El vídeo de la detención de Ander reabre las preguntas sobre su muerte en Santurtzi

Un vídeo grabado por un vecino ha devuelto a primer plano la detención de Ander en Santurtzi. El joven murió dos días después en el hospital de Cruces y las imágenes han reactivado las preguntas sobre una intervención que sigue bajo investigación.
La grabación sitúa los hechos en la tarde del 22 de junio, cuando Ander fue reducido en la calle por agentes de la Policía Local. En el vídeo se aprecia una secuencia de inmovilización que terminó con el joven tendido en el suelo.
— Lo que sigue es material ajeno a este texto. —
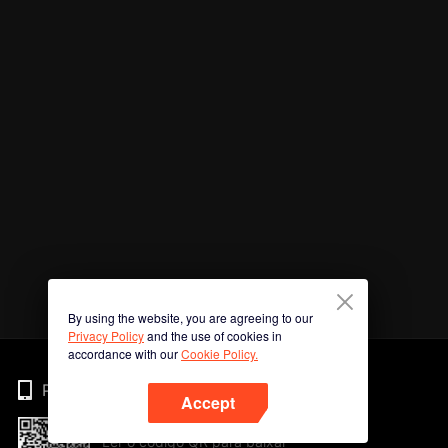
By using the website, you are agreeing to our
Privacy Policy
and the use of cookies in
accordance with our
Cookie Policy.
Phone
Accept
Ler o código QR para baixar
La plataforma Justizia Anderrentzat ha difundido las imágenes como parte de su reclamación de esclarecimiento. El colectivo sostiene que Ander acudió a las dependencias policiales buscando ayuda durante un episodio de crisis de salud mental.
En el registro visual se ve primero a tres agentes junto al joven. Después aparecen más policías hasta sumar siete personas en la intervención, una cifra que ha quedado incorporada al debate público que rodea el caso.
Las imágenes muestran lo que parecen ser dos descargas de una pistola táser cuando Ander ya se encuentra en el suelo. Esa secuencia es uno de los elementos que la plataforma considera decisivos para reconstruir lo ocurrido.
La plataforma denuncia que, tras la reducción, Ander permaneció inmovilizado durante un tiempo prolongado y sin conocimiento. También vincula el episodio con las altas temperaturas registradas aquella tarde en la localidad vizcaína.
La muerte de Ander se produjo 48 horas después de la intervención, ya en el hospital de Cruces. Esa distancia temporal no ha cerrado las dudas, sino que ha convertido la cronología sanitaria y policial en una pieza central del caso.
Los datos conocidos sobre la atención de emergencias describen un primer aviso para un traslado psiquiátrico y una posterior petición de asistencia urgente. El joven ingresó en el hospital después de que su estado empeorara durante la tarde.
La versión municipal difundida en junio indicó que Ander había acudido a las dependencias policiales y que, tras salir corriendo, se produjo una persecución y una reducción. El Ayuntamiento ha señalado que existen investigaciones internas y externas en marcha.
Por su parte, el entorno de Ander cuestiona la proporcionalidad de la actuación y reclama que se determinen responsabilidades. Sus afirmaciones forman parte de una denuncia pública y no sustituyen las conclusiones de las pesquisas abiertas.
El uso del táser ocupa un lugar especialmente sensible en esta nueva fase. La plataforma sostiene que la utilización del dispositivo no figura en los informes que conoce, mientras el vídeo ha situado esa cuestión ante una evidencia visual que deberá ser analizada.
La investigación también alcanza a la actuación de los servicios de emergencia y a la información transmitida durante el operativo. El objetivo será establecer con precisión qué decisiones se tomaron, cuándo se tomaron y cómo influyeron en la atención recibida.
El caso está en manos de los mecanismos de control correspondientes y la familia espera resultados más exhaustivos de la autopsia. Hasta que esos informes estén disponibles, las imágenes no resuelven por sí solas la causa del fallecimiento, pero sí endurecen las preguntas.
Santurtzi volverá a escuchar el nombre de Ander en una movilización convocada para el 3 de octubre. La difusión del vídeo ha transformado una historia ya dolorosa en una exigencia aún más concreta: saber qué pasó en aquella calle y quién debe responder por ello.